No começo, sentia um ciúme desesperado porque ninguém deixou de cantar Ianasi por causa de sua companhia. Reclamou, chorou, partiu pra briga com alguns até se acostumar. Bem, não foi bem assim. Desenvolveu um tipo de resposta que ninguém sabe do que chamar pois, como descobriu Gerlúcido, não existe antônimo para “ciúme”. Como denominar esse tipo de comportamento? Chegam os dois juntos em qualquer ambiente e começam a chover galanteios e cantadas. Filippo? Impávido! Depois de algum tempo, o moreno começa a ficar impaciente e começa a partir para algumas pessoas, indagando: “Por que não cantou minha mulher? O que tem contra ela?” Com alguns já ficou muito irritado e até tentou sair no braço, dando suficiente trabalho para a “turma do deixa-disso”.

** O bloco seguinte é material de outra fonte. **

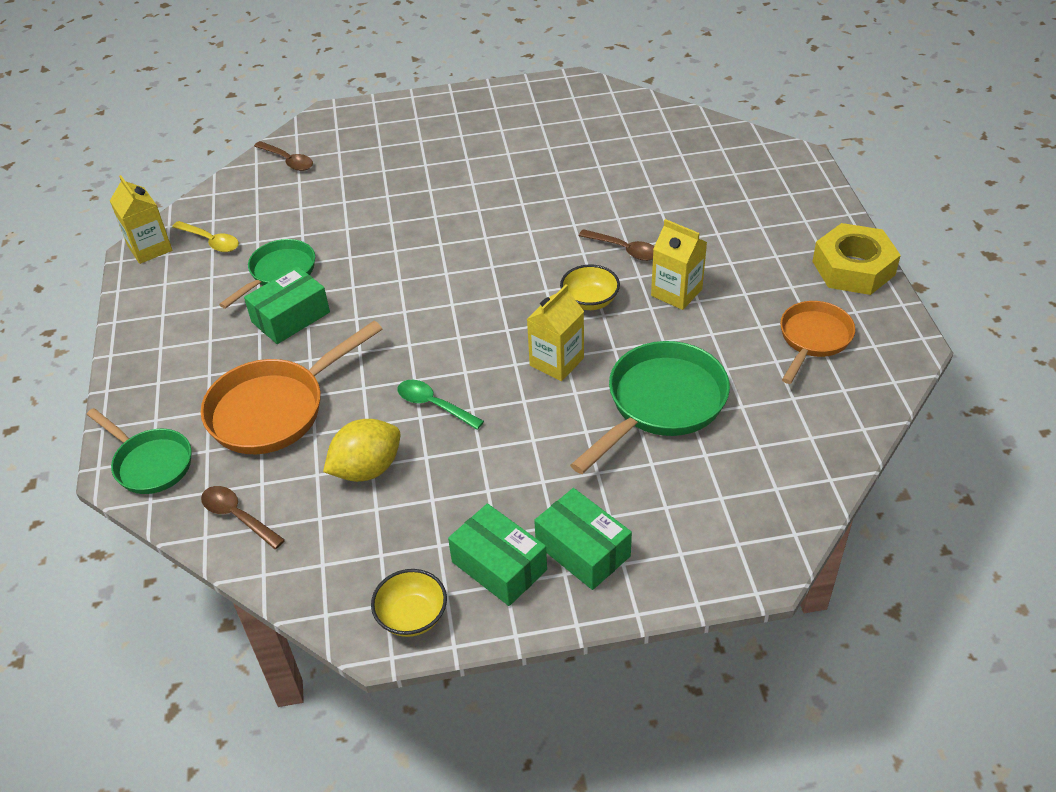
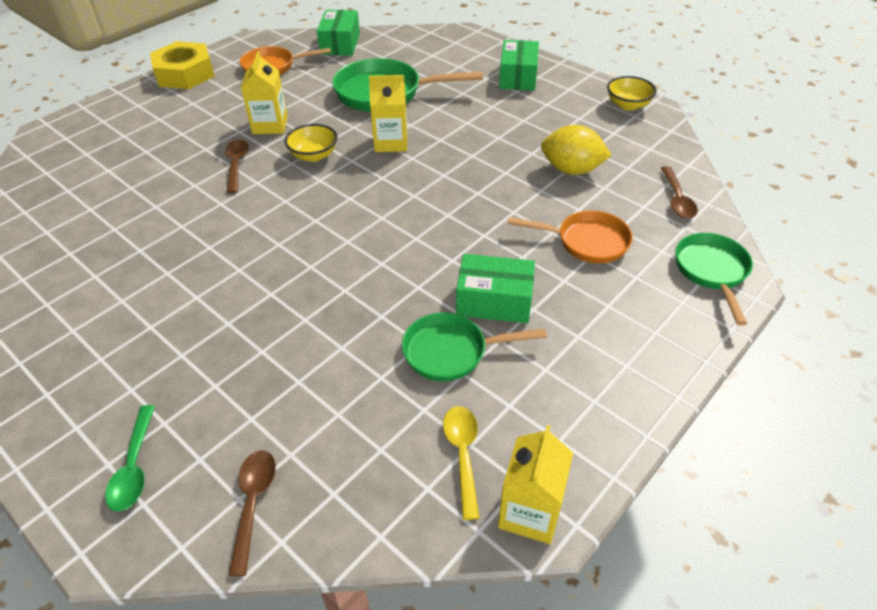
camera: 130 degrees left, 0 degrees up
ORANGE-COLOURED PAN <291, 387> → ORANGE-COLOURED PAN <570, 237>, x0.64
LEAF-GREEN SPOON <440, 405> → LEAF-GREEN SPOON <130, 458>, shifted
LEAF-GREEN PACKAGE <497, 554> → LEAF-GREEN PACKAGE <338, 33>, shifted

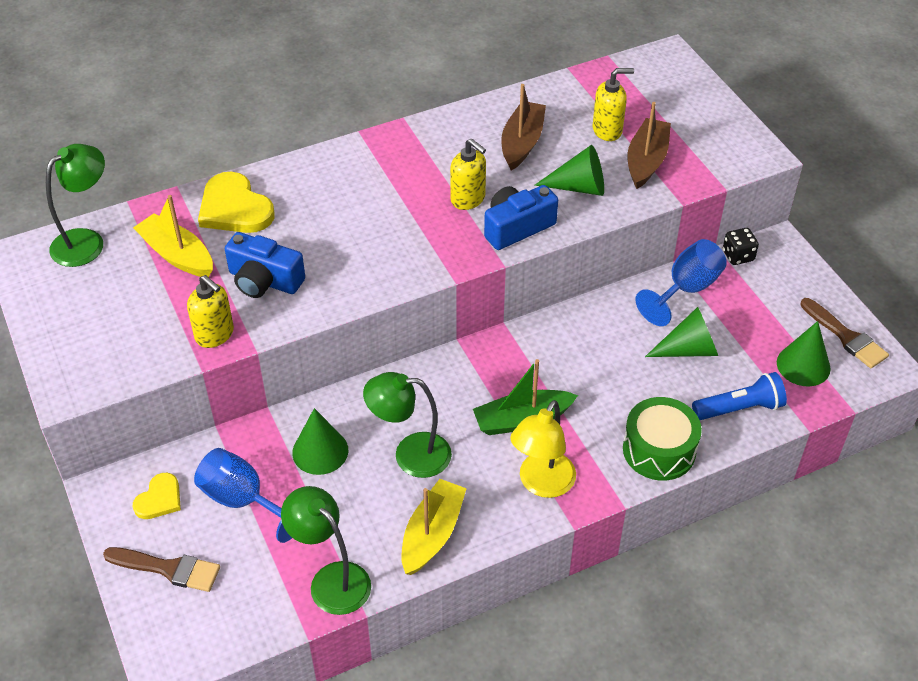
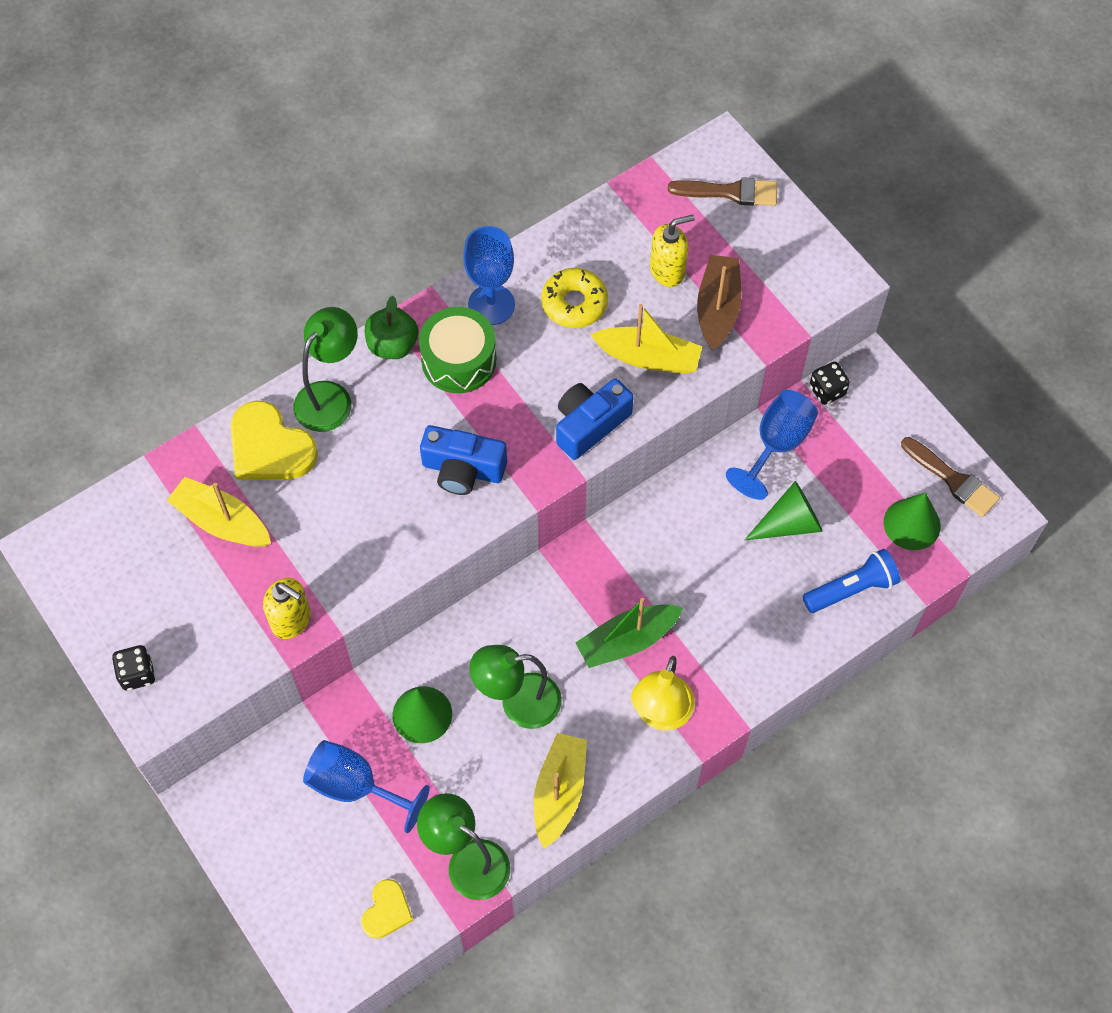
camera: 10 degrees left, 15 degrees up
BROWN BOAT <523, 127> → GOLDEN GLAZED DONUT <574, 298>
GOLDEN PUMP BOTTLE <468, 174> → -
LEAF-GREEN DESK LAMP <75, 205> → LEAF-GREEN DESK LAMP <325, 369>, shifted
LEAF-GREEN SOLID CONE <569, 170> → GOLDEN BOAT <646, 339>
BLUE COMPACT CAMERA <265, 265> → BLUE COMPACT CAMERA <463, 460>, shifted
LEAF-GREEN DRUM <662, 439> → LEAF-GREEN DRUM <457, 350>, shifted
GOLDEN HEART SHAPE <157, 496> → GOLDEN HEART SHAPE <387, 909>, shifted
BROWN BRUSH <161, 569> → BROWN BRUSH <722, 191>, shifted
- → BLUE CHALICE <489, 275>
- → LEAF-GREEN APPLE <392, 327>
- → EBONY GAME DIE <134, 668>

Pois bem, Gerlúcido desistiu de investigar ligações ecológicas com o olhar de Ianasi, mas não desistiu de criar hipóteses, porque não é de abandonar suas mais queridas manias. Abandonou a investigação de “nexos causais inobserváveis” e procurou descobrir a causa real do brilho do olhar de Ianasi. A descoberta que o levou no caminho de uma série de “hipóteses gerlúcidas” pode-se chamar de casual, mas com certeza foi resultado do seu olhar investigativo bem treinado.

Pois bem, um belo dia estava Ianasi sentada com a turma na mesa, comendo, bebendo, brilhando e sorrindo, acompanhada de Filippo (claro!), quando Gerlúcido observou um aumento súbito do brilho do olhar. Ao mesmo tempo, percebeu um movimento das belas pernas da bela mulher, afastando em quase-chute um gato que tentava se enroscar em seus pés. A partir de então, começou a anotar cuidadosamente esses momentos de elevação de brilho de olhar e percebeu que podia associá-los cada a algum ato ou gesto de rejeição de gatos, cachorros, crianças e papagaios.

Daí para as hipóteses foi um salto. A primeira era bem estranha: A variável responsável pela geração do brilho do olhar de Ianasi seria a sua crueldade. Dizendo de outra forma: o brilho do olhar de Ianasi poderia até alimentar o brilho do sol, mas era alimentado por sua crueldade dirigida especialmente para gatos, cachorros, crianças e papagaios. Por incrível que pareça, esses tais animais sempre procuram fascinados essa bela mulher, também apaixonados, também seduzidos por seu brilho, beleza, alegria e paixão.

Para compreender essa relação, Gerlúcido propõe a hipótese dos “fluxos dialético-existenciais gerlúcidos” agindo de modo complexo dentro de um “campo gerlúcido dialético-existencial”. Não sei se consigo explicar bem tudo isso. Mas atos perceptivos, atos cognitivos, atos volitivos, atos emocionais, são fluxos dinâmicos organizados em pares interdependentes de modo complexo. Por exemplo, o fluxo emocional dialético existencial amor-ódio: Para se muito amar precisa-se muito odiar e às vezes esse fluxo se dirige para a mesma pessoa. Como dá para perceber o fluxo alegria-crueldade seria atípico ou complexo, explicável apenas pelas interações criadas dentro do campo dialético-existencial com outros fluxos.

Mesmo assim, Gerlúcido garante que há dados suficientes para corroborar as suas hipóteses, podendo inclusive estendê-las para o caso de Jutizildo, Etenildo ou Cremildo. Na nossa personagem em pauta, basta ver o que acontece quando, cercada da admiração das crianças, manda calarem a boca, ficarem quietas ou qualquer coisa assim. Ou quando afasta gatos, cachorros e papagaios, com a mão ou com o pé. O seu olhar normalmente brilhante se torna fulgurante, então.

Encadernado com esmero, Gerlúcido ofereceu um livro de cerca de 830 páginas com as anotações manuscritas sobre sua pesquisa. Nas páginas introdutórias, a frase considerada por estudiosos como a cantada gerlúcida: “posto às investigações, disposto ao sofrimento, proposto à lealdade, posposto às paixões”. Nas conclusões, a explicação das cantadas e suas funções no fluxo gerlúcido crueldade-brilho no olhar. A elegante rejeição de cada cantada é muito cruel, como é cruel para cada apaixonado ou apaixonada a sua paixão por Filippo. É crueldade extremada que Ianasi se baste e é crueldade maior para toda a turma que Filippo lhe baste.